Mimose oder besonders wachsam? Hochsensibilität im Alltag

Von Tanja Meier, Heilpraktikerin, Homöopathie, Neurofeedback

„Was bist du aber auch für eine Mimose?!“, „Stell dich doch nicht so an!“ – So etwas oder Ähnliches bekommen HSP des Öfteren zu hören.

„HSP“? Das bedeutet „ Highly Sensitive Person“ oder deutsch: „HochSensible Persönlichkeit“. Das sind Menschen, die eine wesentlich empfindlichere Wahrnehmung haben als die Norm. Wie die Mimose, eine Pflanze, die ihre Blätter einklappt bei der geringsten Erschütterung, bei Temperatur- oder Lichtveränderungen, reagieren HSP auf Sinnesreize, die von anderen gar nicht wahrgenommen werden.

Das können ja nicht so viele sein, meinen Sie? Immerhin: 15-20% der Menschen gehören zu dieser Gruppe. Dieser Prozentsatz findet sich interessanterweise in allen Völkern, sowie auch im Tierreich! Spätestens an dieser Stelle  kann man vermuten, dass sich die Natur hierbei etwas gedacht hat – oder hat sie einen Fehler gemacht?

Nicht alle HSP sind in der gleichen Weise hochsensibel. Viele haben ein sehr empfindliches Gehör und neigen zu übermäßiger Schreckhaftigkeit.
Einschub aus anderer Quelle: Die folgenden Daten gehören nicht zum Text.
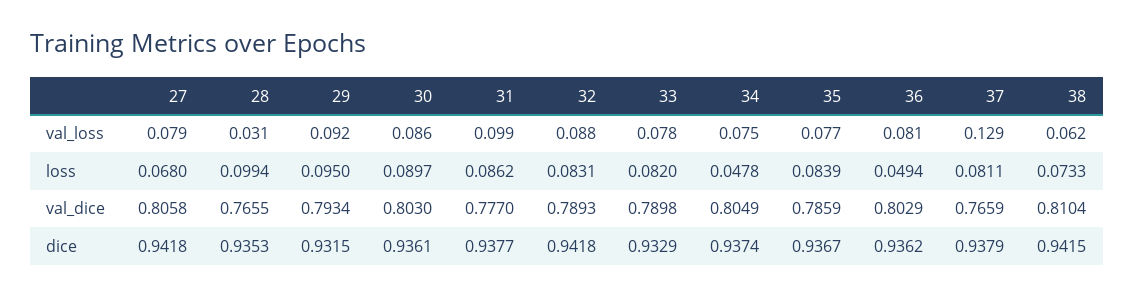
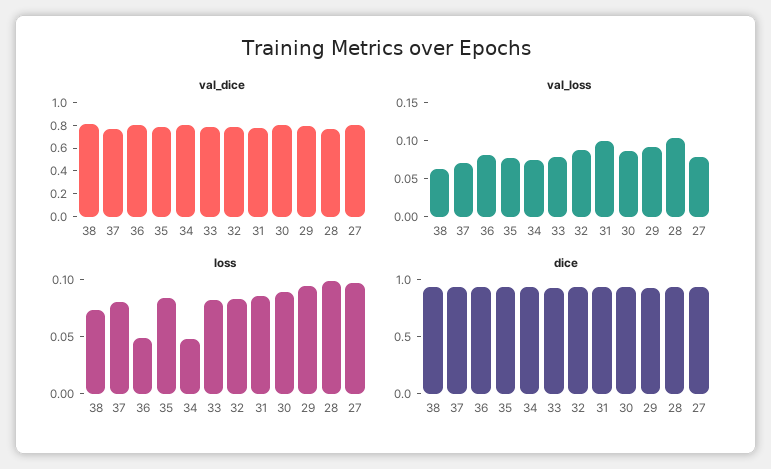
val_loss, 28: 0.031 -> 0.1
val_loss, 37: 0.129 -> 0.075
loss, 27: 0.068 -> 0.1

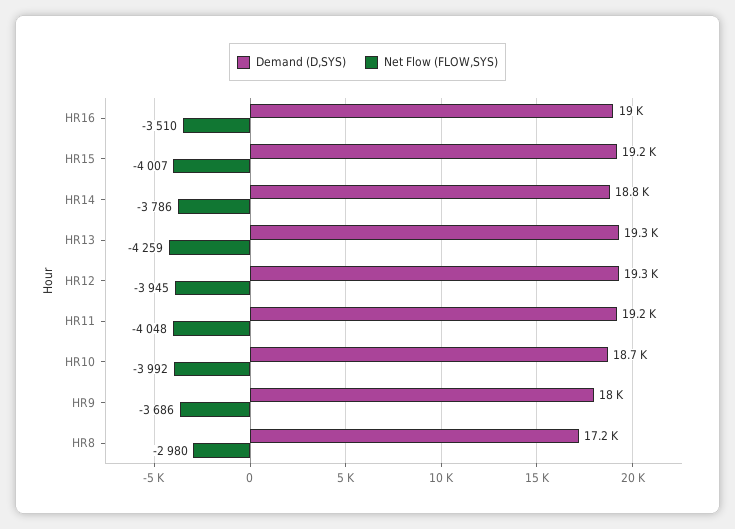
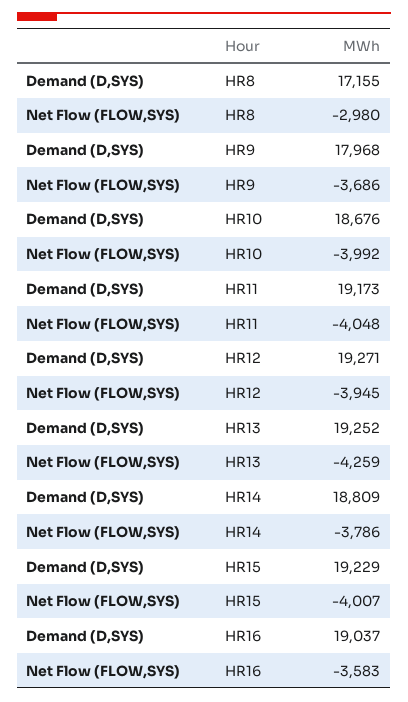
Net Flow (FLOW,SYS), HR16: -3510 -> -3583

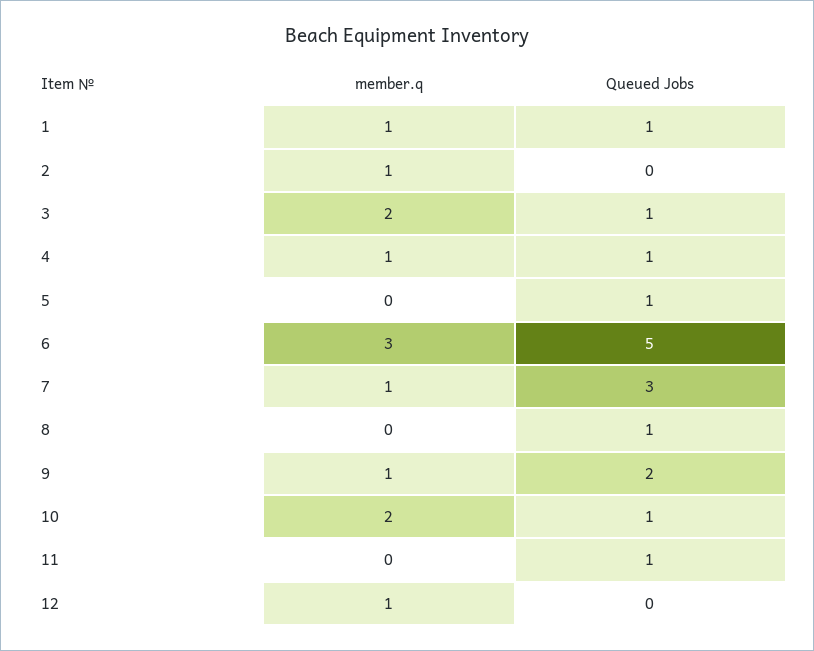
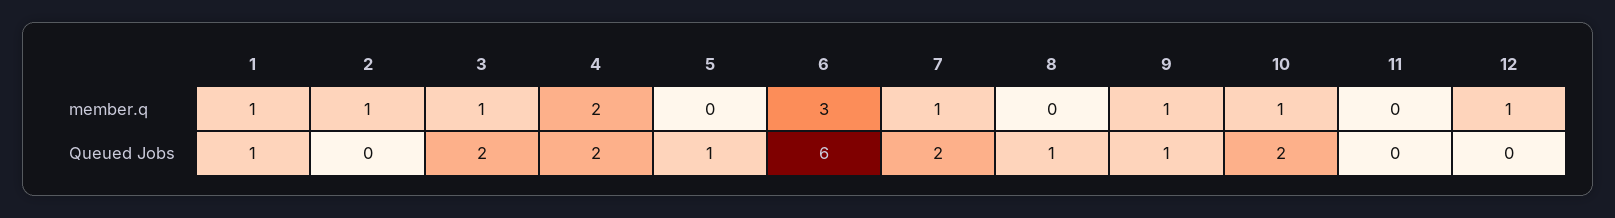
member.q, 3: 2 -> 1
Queued Jobs, 3: 1 -> 2
member.q, 4: 1 -> 2
Queued Jobs, 4: 1 -> 2
Queued Jobs, 6: 5 -> 6
Queued Jobs, 7: 3 -> 2
Queued Jobs, 9: 2 -> 1
member.q, 10: 2 -> 1
Queued Jobs, 10: 1 -> 2
Queued Jobs, 11: 1 -> 0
Bei anderen steht ein höchst sensibler Geruchssinn im Vordergrund. Der Tastsinn auf der Haut kann verstärkt sein, die Empfindsamkeit für Luftdruckveränderungen kann erhöht sein, der Geschmackssinn kann verstärkt sein, und so weiter.

In Naturvölkern sind diese Menschen unter anderem für den Schutz der Gruppe zuständig, da sie als Erste die Angreifer bemerken, ein aufziehendes Unwetter erkennen und vielfältige andere Gefahren wittern und Unfälle verhüten. So kann man also tatsächlich einen Sinn und Zweck hinter dieser übernormalen Empfindsamkeit erahnen.

Fluch oder Segen? – Die andere Seite der Medaille: Hochsensible Menschen sind im Alltag vielfältigen Belastungen ausgesetzt, die von anderen gar nicht wahrgenommen werden. Das fängt für die Kinder oft in der Schule an: sie können sich nicht konzentrieren, weil sie jedes Rascheln von Papier, Flüstern von Mitschülern und Klappern mit Stiften genauso stark wahrnehmen wie die Stimme des Lehrers.

Ein Parfüm, das andere nur dezent wahrnehmen, kann zu einer schier unerträglichen Geruchsbelästigung werden. Überall klingeln Handys, im Restaurant kann man den Gesprächen am Tisch nicht folgen und sein eigenes Wort nicht verstehen. Viele HSP reagieren auch besonders stark auf Elektrosmog, Autoabgase und künstliche Stoffe in Nahrung, Kleidung und Kosmetika.

Obwohl es sich bei der Hochsensibilität nicht um eine Krankheit handelt, können aus ihr handfeste psychische und psychosomatische Störungen erwachsen. Da das Gehirn wesentlich mehr Informationen zu verarbeiten hat, kommt es oft zu einer verminderten Stresstoleranz. Angststörungen können dazu führen, dass sich HSP zurückziehen und Gesellschaft meiden. Auch das familiäre Zusammenleben kann empfindlich gestört werden, wenn es der HSP beispielsweise nicht gelingt, unangenehme Kaugeräusche am Esstisch auszublenden oder wenn Berührungen unerträglich werden.

Das Wissen um die eigene Hochsensibilität kann in diesen Fällen der wesentliche Auslöser sein, Wege zu finden, mit seinem Anderssein besser umzugehen und das positive Potenzial zu entfalten, das darin verborgen liegt – nur wenige Pflanzen haben so viel Entfaltungspotenzial wie die Mimose.